There is some caching going on. It is currently very simple 1-way, 32KiB caching, but those details have not really been optimized yet.
As of 2021-07-18, this:
const auto time_start = get_absolute_time();
for (int i = 0; i < 10'000'000; ++i)
{
*(volatile int*)(0x2F000000);
}
const auto time_end = get_absolute_time();
printf("emulated 10e6/%lldµs\n", absolute_time_diff_us(time_start, time_end));shows about 10e6/8920003µs, or about 1.1MHz 32-bit memory reads a second. Note that this is not a really realistic benchmark and hits the best case scenario where all reads are cache hits.
Depending on your expectations, this may be surprisingly much or utter garbage.
How can the real world effect of this hack be reduced?
- The memory allocator used for this heap (tinyalloc) is probably not too efficient.

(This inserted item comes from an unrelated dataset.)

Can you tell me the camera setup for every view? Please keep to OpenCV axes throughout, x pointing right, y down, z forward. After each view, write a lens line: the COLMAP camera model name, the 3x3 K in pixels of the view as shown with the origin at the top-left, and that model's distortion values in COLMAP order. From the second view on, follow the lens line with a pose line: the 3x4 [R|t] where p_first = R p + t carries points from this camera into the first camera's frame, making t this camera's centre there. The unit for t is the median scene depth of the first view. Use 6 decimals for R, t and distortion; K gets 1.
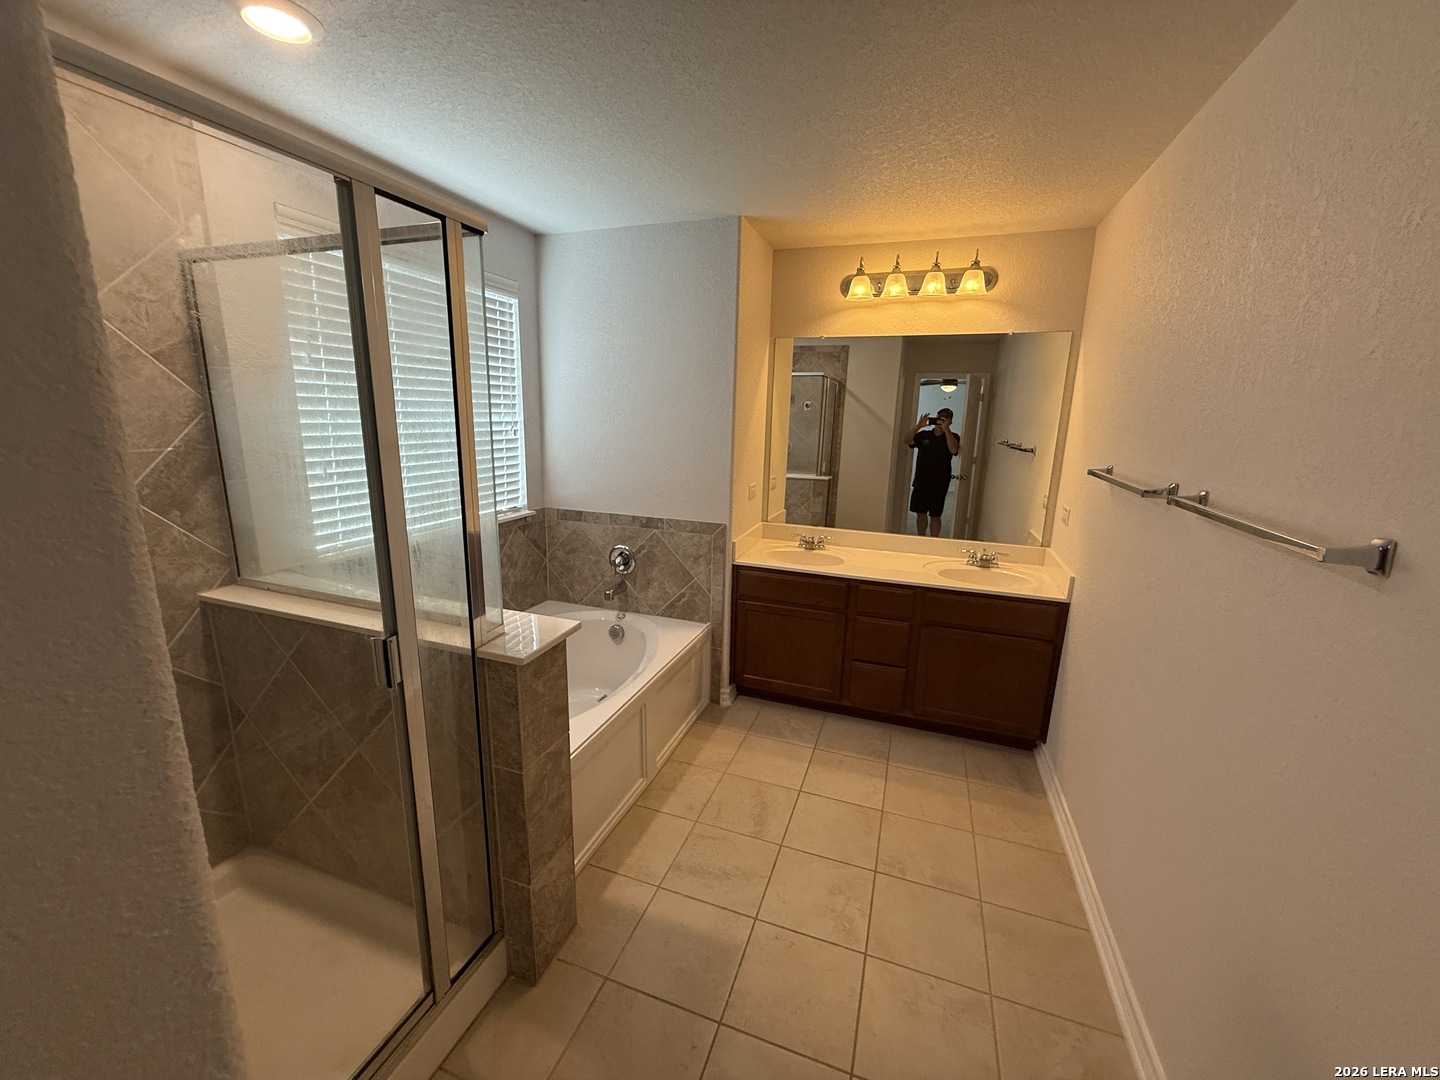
lens RADIAL K [[581.3, 0, 720.7], [0, 581.3, 534.8], [0, 0, 1]] dist [0.000613, 0.000691]
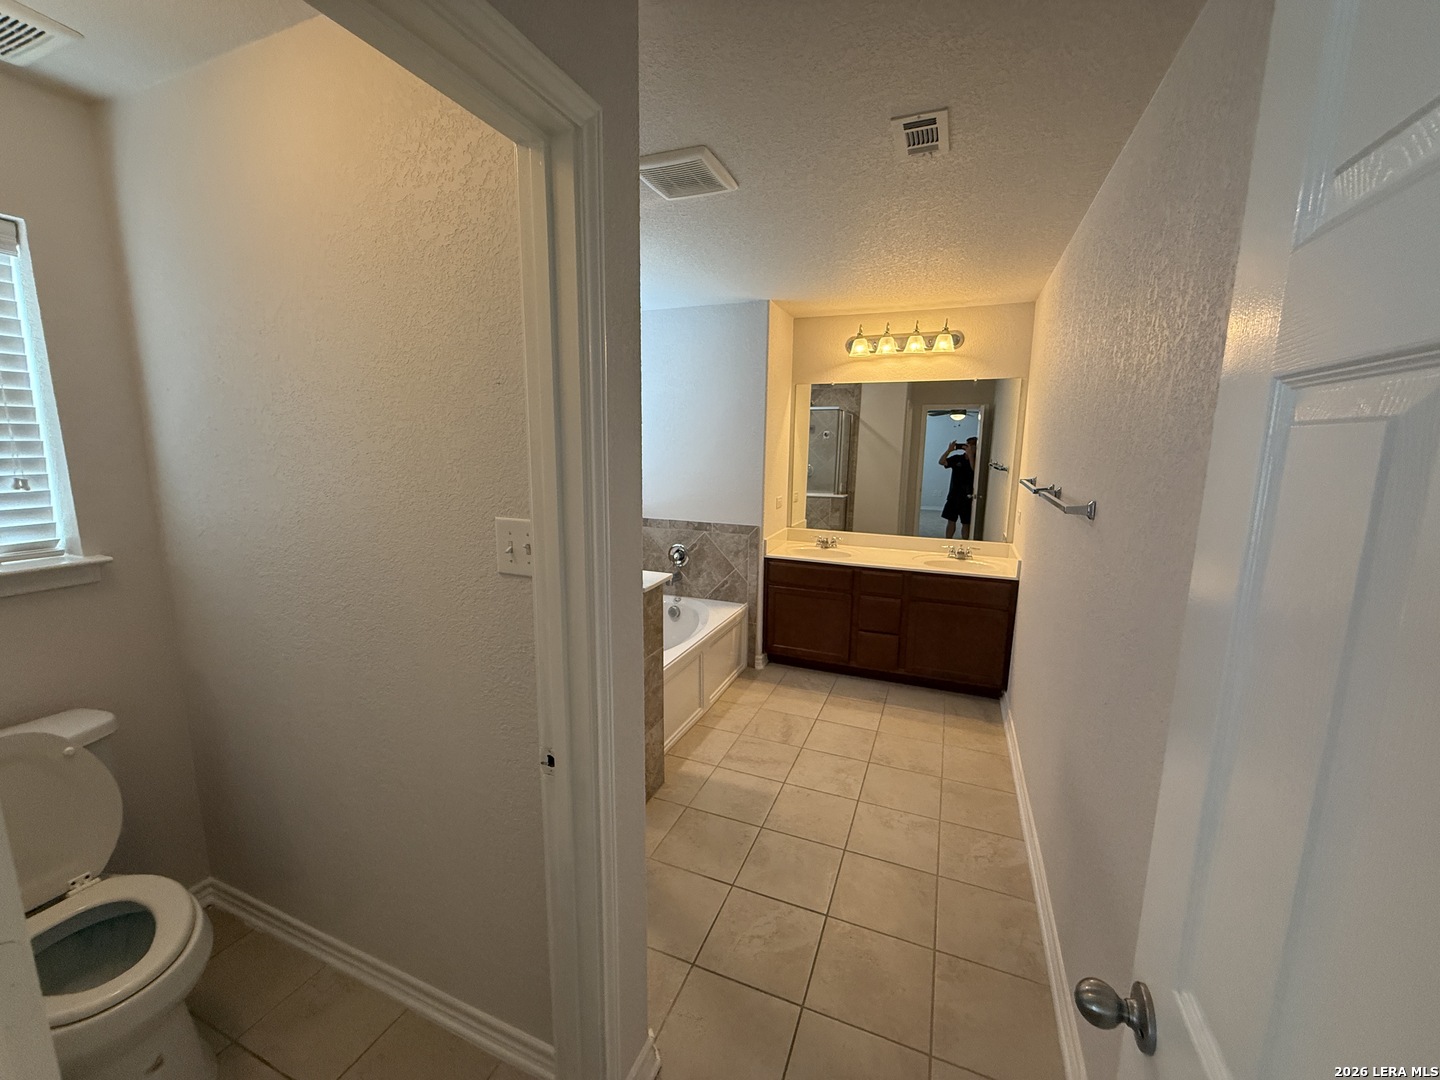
lens RADIAL K [[581.3, 0, 723.0], [0, 581.3, 530.3], [0, 0, 1]] dist [0.000613, 0.000691]
pose [[0.999129, -0.005301, -0.041384, -0.019021], [0.003006, 0.998463, -0.055341, 0.065410], [0.041614, 0.055168, 0.997610, -0.321376]]
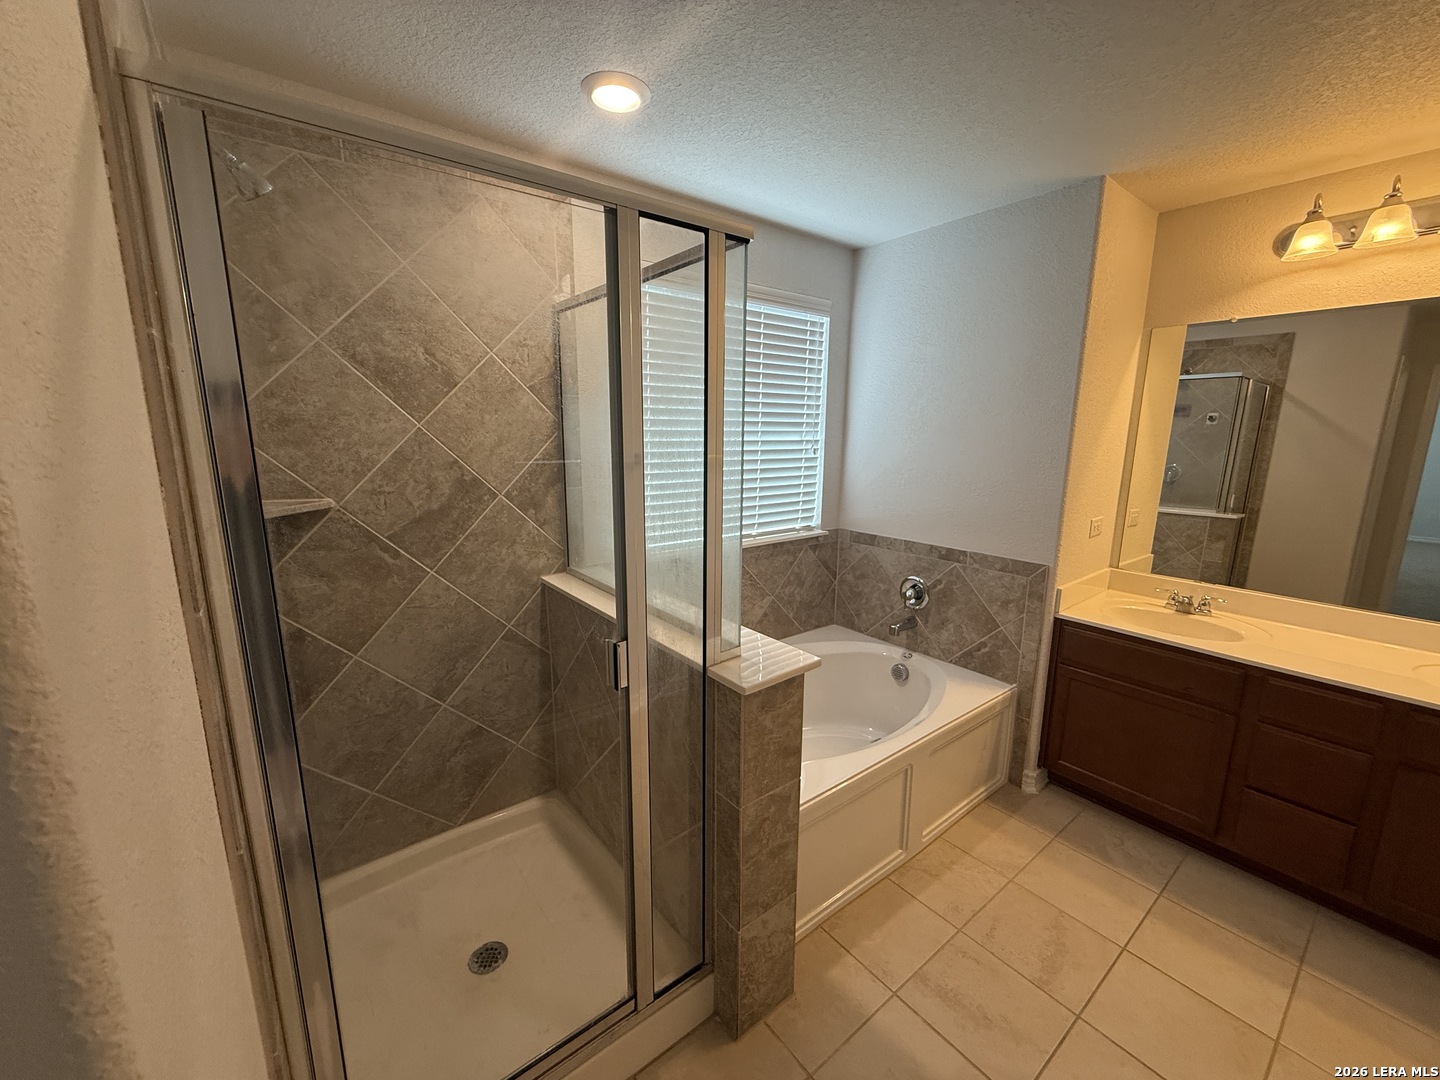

- Currently, cache misses are rather expensive, because it involves a blocking page write and page read with the SPI RAM. Write DMA accesses could possibly be performed in the background, which could make cache misses up to twice as fast.
- That external RAM is currently used in SPI mode, because the RP2040 does not have an extra QPI interface we could use. It does however have PIO, which could be used to write a QPI interface, which could make cache misses up to 4 times as fast.
- The external RAM is currently driven at a low-ish frequency, due to either a software bug or dupont cables in the prototype being a limiting factor.
- In real world scenarios, the caching algorithm and tweakables could use some improvement in order to improve the cache hit rate.
- Currently, the disassembly logic is probably slower than it could be. Through some deep inspection of the generated assembly, it could be possible to improve the common code path by quite a bit, maybe even using some cursed sort of JIT.